The realities of worsening macroeconomic conditions and the looming recession prompted a slowdown in the volume and pace of migration to the cloud in Q4, especially by enterprise customers, which typically have larger workloads. The hyperscalers were inevitably affected, with their growth falling by about 5 percentage points from the previous quarter. The top three in Q4 2022, AWS, Microsoft Azure and Google Cloud, collectively grew 26%, to account for a combined 65% share of customer spend.
"Enterprise customers are responding to higher cloud prices and higher-than-expected operating costs under the tough macroeconomic conditions," said Canalys Research Analyst Yi Zhang. "Customers that are currently on pay-per-use billing models will optimize cloud activities to reduce cloud consumption and save costs. There will also be a considerable slowdown in the take-up of cloud contracts, which will also result in a decrease in associated cloud revenue."

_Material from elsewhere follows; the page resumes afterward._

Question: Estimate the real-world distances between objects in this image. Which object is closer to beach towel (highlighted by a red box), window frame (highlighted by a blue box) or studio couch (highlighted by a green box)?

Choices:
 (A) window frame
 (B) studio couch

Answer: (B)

"Customers are rethinking how they use cloud in their business operations," said Canalys VP Alex Smith. "In some cases, there is a natural slowdown in compute demand as core operations see less activity. In addition, conservative budgeting among businesses will lead to less experimentation during the next 12 months."
AWS led the cloud infrastructure services market in Q4 2022, accounting for 32% of total spend. It grew 20% on an annual basis, an all-time low growth rate for AWS, according to Canalys estimates. The decline of enterprise customers' spending, combined with rising server energy and operating costs, resulted in an increasingly negative impact on its profitability. But AWS continues to actively invest in its channel ecosystems to expand its reach and acquire new customers. This quarter, AWS announced new customer wins with headline names including Nasdaq, Yahoo and Descartes Labs. In terms of capital investment, it launched AWS Regions in Spain and Switzerland, as well as a second Region in India to continue growing AWS' infrastructure footprint.

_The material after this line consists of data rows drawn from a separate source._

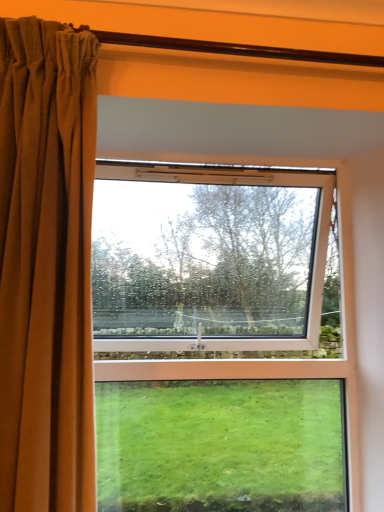
Question: Considering the relative positions of brown velvet curtain at left and clear glass window at center in the image provided, is brown velvet curtain at left to the left or to the right of clear glass window at center?

Choices:
 (A) right
 (B) left

Answer: (B)

Question: From the image's perspective, is brown velvet curtain at left positioned above or below clear glass window at center?

Choices:
 (A) above
 (B) below

Answer: (A)

Question: Is brown velvet curtain at left situated inside clear glass window at center or outside?

Choices:
 (A) outside
 (B) inside

Answer: (A)

Question: Is point (311, 294) positioned closer to the camera than point (87, 382)?

Choices:
 (A) closer
 (B) farther

Answer: (B)

Question: From a real-world perspective, is clear glass window at center above or below brown velvet curtain at left?

Choices:
 (A) below
 (B) above

Answer: (A)

Question: Is clear glass window at center situated inside brown velvet curtain at left or outside?

Choices:
 (A) inside
 (B) outside

Answer: (B)

Question: In terms of size, does clear glass window at center appear bigger or smaller than brown velvet curtain at left?

Choices:
 (A) big
 (B) small

Answer: (A)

Microsoft Azure held 23% of the global cloud infrastructure services market and remained the second-largest provider after growing 31% year on year. Though seeing moderated consumption growth in Azure, its revenue is expected to be steady as its backlog commitment grew to US$189 billion in Q4 2022. Azure continues to lead the hybrid computing market with Azure Arc as more customers move to hybrid cloud services. It announced that it has more than 12,000 Azure Arc customers, double the number a year ago, including companies such as Citrix, Northern Trust and PayPal. Microsoft is also placing a big bet on AI as a driver of Azure growth, following its announcement as the exclusive cloud provider for OpenAI to run its AI services including ChatGPT, and further integration with ChatGPT expected.

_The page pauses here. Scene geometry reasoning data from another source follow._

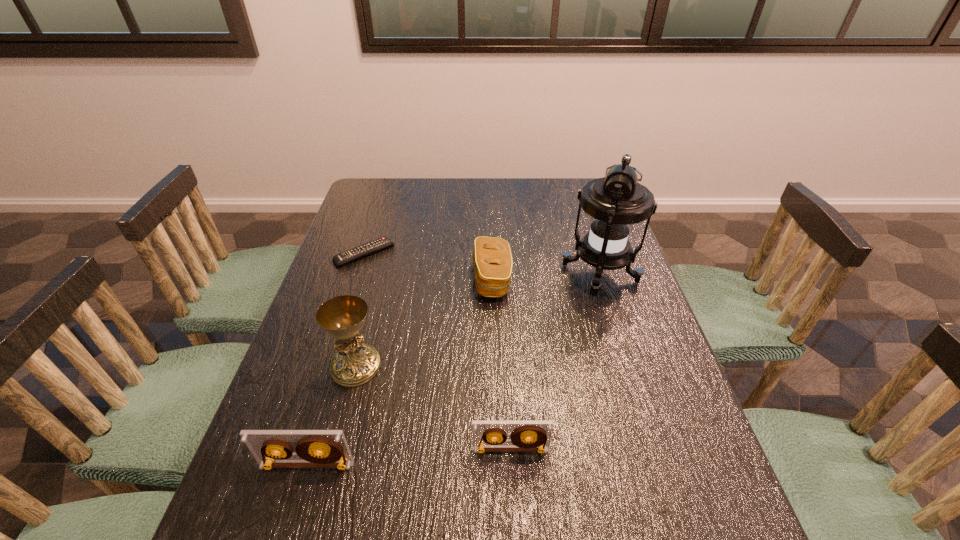
This screenshot has height=540, width=960. Find the location of `object present at the right edge`. object present at the right edge is located at coordinates (615, 202).

I want to click on object positioned at the near left corner, so click(316, 448).

Find the location of `vacant space at the far edge of the desktop`. vacant space at the far edge of the desktop is located at coordinates (514, 188).

In the image, there is a desktop. At what (x,y) coordinates should I click in order to perform the action: click on blank space at the near edge. Please return your answer as a coordinate pair (x, y). Looking at the image, I should click on (636, 501).

Where is `free space at the right edge`? free space at the right edge is located at coordinates (657, 417).

In order to click on vacant space at the far left corner of the desktop in this screenshot , I will do `click(378, 192)`.

This screenshot has height=540, width=960. Find the location of `vacant space at the near right corner of the desktop`. vacant space at the near right corner of the desktop is located at coordinates (693, 494).

You are a GUI agent. You are given a task and a screenshot of the screen. Output one action in this format:
    pyautogui.click(x=<x>, y=<y>)
    Task: Click on the unoccupied position between the third nearest object and the clutch bag
    
    Given the screenshot: What is the action you would take?
    pyautogui.click(x=424, y=322)

You are a GUI agent. You are given a task and a screenshot of the screen. Output one action in this format:
    pyautogui.click(x=<x>, y=<y>)
    Task: Click on the free space between the tallest object and the nearer videotape
    The width and height of the screenshot is (960, 540).
    Given the screenshot: What is the action you would take?
    pyautogui.click(x=453, y=369)

Image resolution: width=960 pixels, height=540 pixels. I want to click on unoccupied area between the second nearest object and the shortest object, so click(438, 352).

Google Cloud was the third largest cloud service provider, and outpaced both AWS and Azure with growth of 36% year on year to account for 10% of the market. Google Cloud continues to report operating losses, but losses were reduced. Its differentiated products and focused go-to-market strategy are helping to drive customer momentum. Google Cloud committed to deeper engagement with its channel partner community to drive growth in 2023. The onboarding of key customers, including the likes of Siemens Energy, Intel, Qualcomm and Magic Leap, continued to bring in steady revenue growth in 2022. In its efforts to improve profitability, Google Cloud announced an initiative to extend the lifecycle of its servers and networking equipment to six years to reduce depreciation costs over the next few quarters.